◆ Saved data entries:
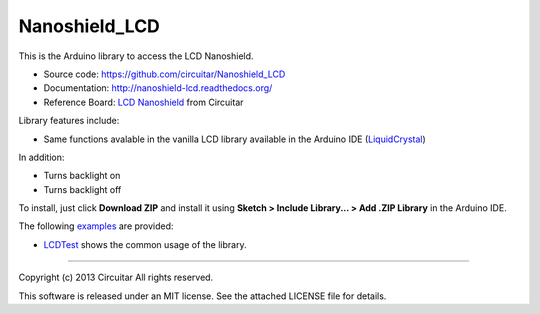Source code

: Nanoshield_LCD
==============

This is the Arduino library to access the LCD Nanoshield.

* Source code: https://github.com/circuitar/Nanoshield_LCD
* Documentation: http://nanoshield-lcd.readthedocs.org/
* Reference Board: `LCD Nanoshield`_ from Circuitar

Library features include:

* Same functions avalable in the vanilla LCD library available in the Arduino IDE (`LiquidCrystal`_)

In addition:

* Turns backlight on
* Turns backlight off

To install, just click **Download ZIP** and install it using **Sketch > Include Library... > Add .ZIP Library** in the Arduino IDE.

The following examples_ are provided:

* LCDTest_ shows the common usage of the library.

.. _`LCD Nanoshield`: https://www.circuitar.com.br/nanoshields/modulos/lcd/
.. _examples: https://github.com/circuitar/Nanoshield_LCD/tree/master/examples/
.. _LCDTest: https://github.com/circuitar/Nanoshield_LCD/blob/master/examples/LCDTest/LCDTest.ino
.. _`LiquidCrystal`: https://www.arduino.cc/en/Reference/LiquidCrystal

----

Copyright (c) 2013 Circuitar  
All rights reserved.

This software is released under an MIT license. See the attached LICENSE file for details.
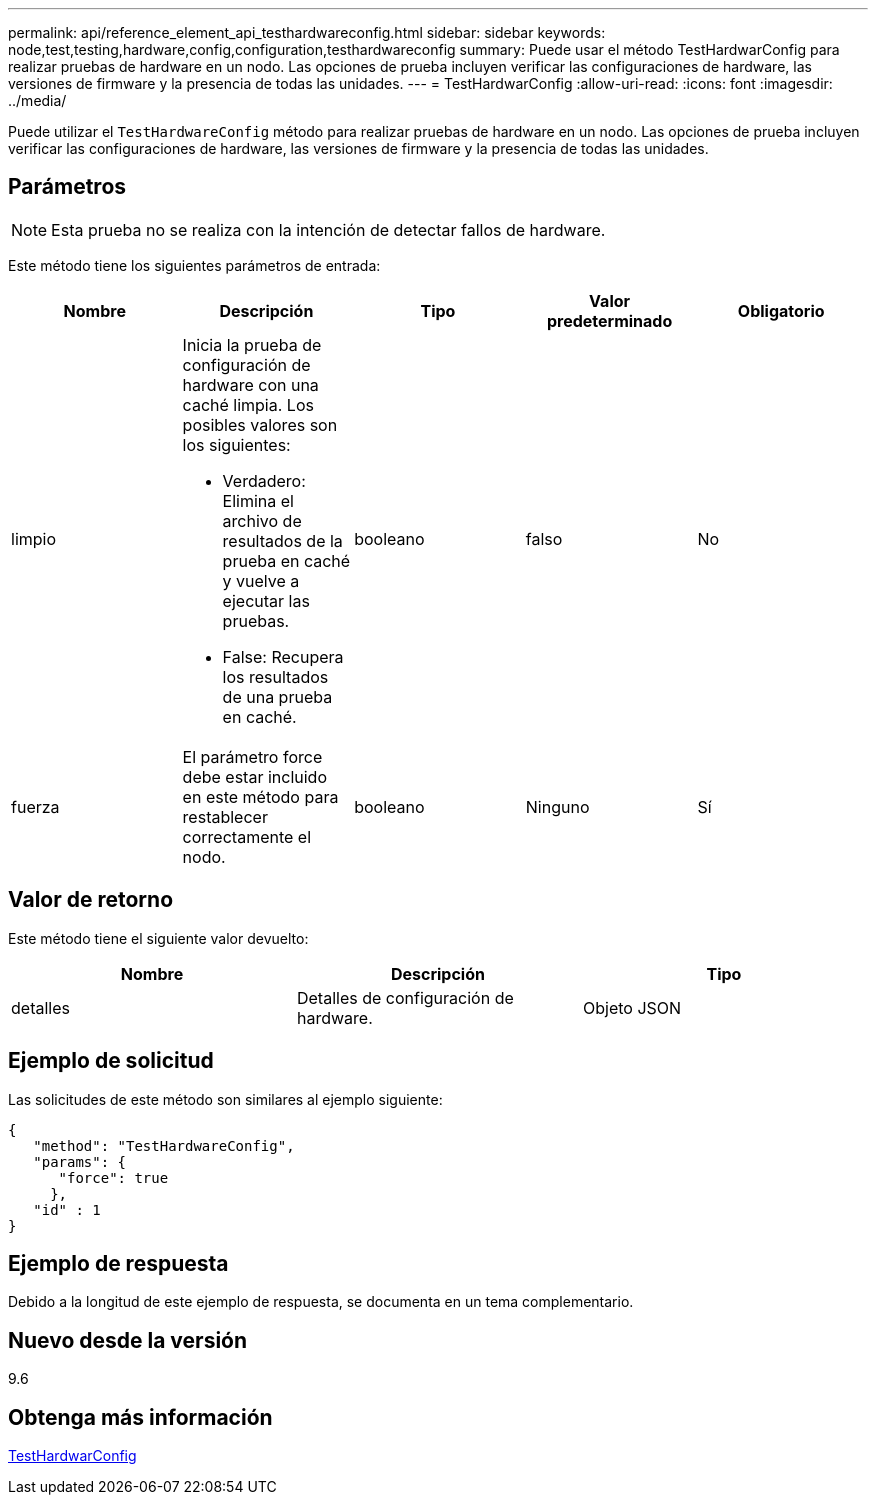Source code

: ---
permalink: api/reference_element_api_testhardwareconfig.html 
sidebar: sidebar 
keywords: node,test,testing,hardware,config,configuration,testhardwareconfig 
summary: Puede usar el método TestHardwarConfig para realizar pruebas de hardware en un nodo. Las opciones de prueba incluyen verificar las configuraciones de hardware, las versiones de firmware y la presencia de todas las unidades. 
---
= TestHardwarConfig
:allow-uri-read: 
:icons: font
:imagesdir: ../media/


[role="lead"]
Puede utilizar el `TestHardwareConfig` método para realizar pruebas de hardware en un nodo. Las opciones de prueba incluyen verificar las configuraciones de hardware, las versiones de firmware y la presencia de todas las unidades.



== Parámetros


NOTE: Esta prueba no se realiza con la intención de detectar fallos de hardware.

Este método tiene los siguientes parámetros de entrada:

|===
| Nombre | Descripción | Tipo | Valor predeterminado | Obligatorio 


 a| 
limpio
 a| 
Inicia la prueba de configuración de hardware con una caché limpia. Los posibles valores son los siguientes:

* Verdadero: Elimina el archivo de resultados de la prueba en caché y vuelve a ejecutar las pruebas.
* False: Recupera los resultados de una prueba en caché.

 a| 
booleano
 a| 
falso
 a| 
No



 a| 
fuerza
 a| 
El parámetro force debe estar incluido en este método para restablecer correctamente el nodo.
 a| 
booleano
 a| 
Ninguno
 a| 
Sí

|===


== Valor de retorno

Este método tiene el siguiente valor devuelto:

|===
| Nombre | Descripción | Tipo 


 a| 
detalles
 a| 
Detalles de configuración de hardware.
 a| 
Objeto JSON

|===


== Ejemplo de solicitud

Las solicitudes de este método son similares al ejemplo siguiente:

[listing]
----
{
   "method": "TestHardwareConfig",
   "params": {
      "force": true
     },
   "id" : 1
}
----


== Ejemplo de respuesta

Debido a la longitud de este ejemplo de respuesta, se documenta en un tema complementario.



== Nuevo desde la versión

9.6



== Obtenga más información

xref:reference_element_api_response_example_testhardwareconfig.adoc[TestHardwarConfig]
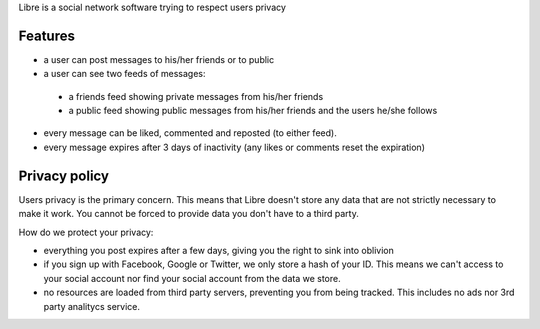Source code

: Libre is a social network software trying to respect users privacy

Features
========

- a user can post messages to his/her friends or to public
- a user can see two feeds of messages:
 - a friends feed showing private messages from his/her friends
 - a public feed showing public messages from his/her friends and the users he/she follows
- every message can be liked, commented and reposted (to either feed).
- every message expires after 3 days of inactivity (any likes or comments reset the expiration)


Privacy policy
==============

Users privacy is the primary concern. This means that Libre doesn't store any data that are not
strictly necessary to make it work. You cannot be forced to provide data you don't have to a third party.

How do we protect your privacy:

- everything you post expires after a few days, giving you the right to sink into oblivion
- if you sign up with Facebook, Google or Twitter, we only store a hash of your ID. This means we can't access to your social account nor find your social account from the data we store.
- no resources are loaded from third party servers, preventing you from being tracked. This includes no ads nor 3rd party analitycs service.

* * *

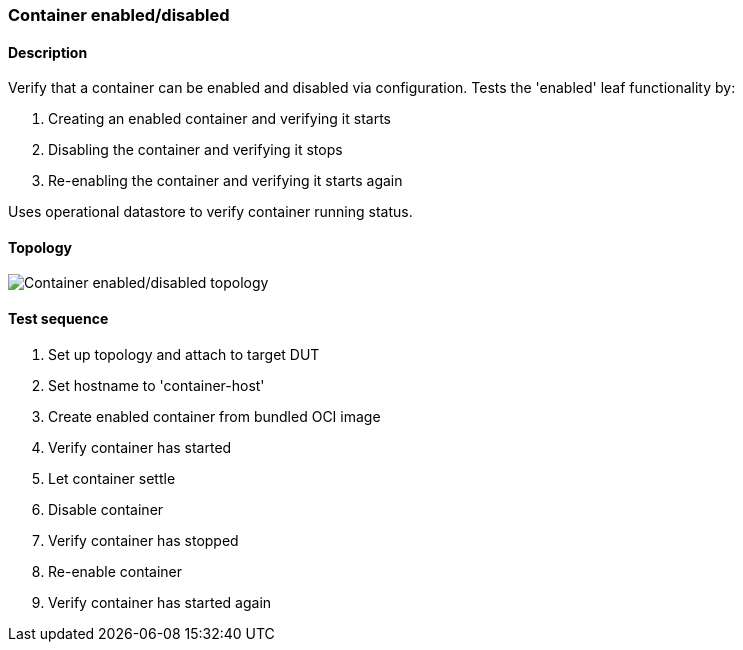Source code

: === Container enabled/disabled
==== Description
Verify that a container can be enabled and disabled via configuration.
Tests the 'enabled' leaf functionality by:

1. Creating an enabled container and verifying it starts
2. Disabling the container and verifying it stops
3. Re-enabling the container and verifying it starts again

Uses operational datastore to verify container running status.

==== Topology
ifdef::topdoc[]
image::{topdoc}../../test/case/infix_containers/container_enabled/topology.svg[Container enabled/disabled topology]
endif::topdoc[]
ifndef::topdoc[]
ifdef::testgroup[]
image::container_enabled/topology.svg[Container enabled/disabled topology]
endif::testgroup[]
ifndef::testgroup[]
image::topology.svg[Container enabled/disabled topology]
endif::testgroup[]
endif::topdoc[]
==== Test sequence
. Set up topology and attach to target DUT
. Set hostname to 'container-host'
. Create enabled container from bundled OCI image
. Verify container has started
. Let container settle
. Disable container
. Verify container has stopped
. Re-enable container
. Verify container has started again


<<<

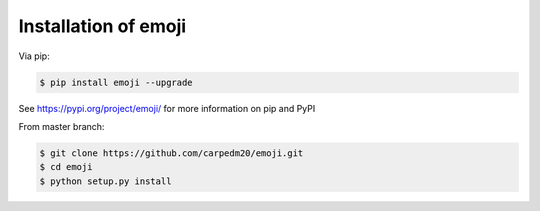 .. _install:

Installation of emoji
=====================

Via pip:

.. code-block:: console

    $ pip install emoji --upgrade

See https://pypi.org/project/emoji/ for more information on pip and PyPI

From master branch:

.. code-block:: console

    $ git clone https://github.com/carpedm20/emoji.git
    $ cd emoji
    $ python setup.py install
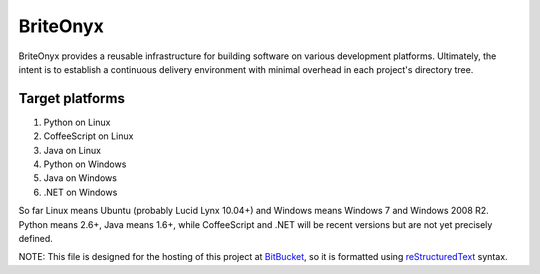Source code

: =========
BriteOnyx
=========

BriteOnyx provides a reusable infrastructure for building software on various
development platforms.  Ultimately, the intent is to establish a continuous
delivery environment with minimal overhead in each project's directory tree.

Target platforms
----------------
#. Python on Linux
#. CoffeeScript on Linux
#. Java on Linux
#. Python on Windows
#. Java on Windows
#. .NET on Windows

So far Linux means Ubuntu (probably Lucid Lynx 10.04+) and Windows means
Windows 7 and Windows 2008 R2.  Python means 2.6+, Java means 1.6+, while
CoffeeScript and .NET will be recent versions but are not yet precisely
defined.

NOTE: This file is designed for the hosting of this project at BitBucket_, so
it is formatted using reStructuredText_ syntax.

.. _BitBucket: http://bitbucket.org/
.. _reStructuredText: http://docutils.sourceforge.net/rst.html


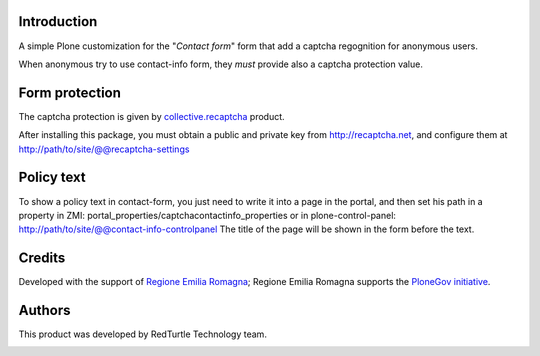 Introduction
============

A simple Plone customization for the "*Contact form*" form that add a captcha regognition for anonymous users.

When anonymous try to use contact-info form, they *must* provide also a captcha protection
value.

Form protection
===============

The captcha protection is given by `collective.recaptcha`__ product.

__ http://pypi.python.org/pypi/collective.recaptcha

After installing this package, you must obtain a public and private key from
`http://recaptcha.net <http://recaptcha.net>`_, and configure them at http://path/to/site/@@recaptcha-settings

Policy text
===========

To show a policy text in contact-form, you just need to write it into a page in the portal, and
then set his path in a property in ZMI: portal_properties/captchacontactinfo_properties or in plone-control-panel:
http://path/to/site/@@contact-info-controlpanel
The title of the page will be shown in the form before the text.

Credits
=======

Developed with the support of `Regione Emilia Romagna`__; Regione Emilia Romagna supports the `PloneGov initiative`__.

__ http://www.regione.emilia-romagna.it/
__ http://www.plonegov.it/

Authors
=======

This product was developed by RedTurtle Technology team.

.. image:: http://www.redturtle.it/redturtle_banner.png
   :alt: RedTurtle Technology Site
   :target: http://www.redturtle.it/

◆ What is being asked:
Using the data above, reproduce exactly the lines between those holding "- a user can see" and "- no resources", inclusive, and no others.

◆ Result of the exercise:
- a user can see two feeds of messages:
 - a friends feed showing private messages from his/her friends
 - a public feed showing public messages from his/her friends and the users he/she follows
- every message can be liked, commented and reposted (to either feed).
- every message expires after 3 days of inactivity (any likes or comments reset the expiration)


Privacy policy
==============

Users privacy is the primary concern. This means that Libre doesn't store any data that are not
strictly necessary to make it work. You cannot be forced to provide data you don't have to a third party.

How do we protect your privacy:

- everything you post expires after a few days, giving you the right to sink into oblivion
- if you sign up with Facebook, Google or Twitter, we only store a hash of your ID. This means we can't access to your social account nor find your social account from the data we store.
- no resources are loaded from third party servers, preventing you from being tracked. This includes no ads nor 3rd party analitycs service.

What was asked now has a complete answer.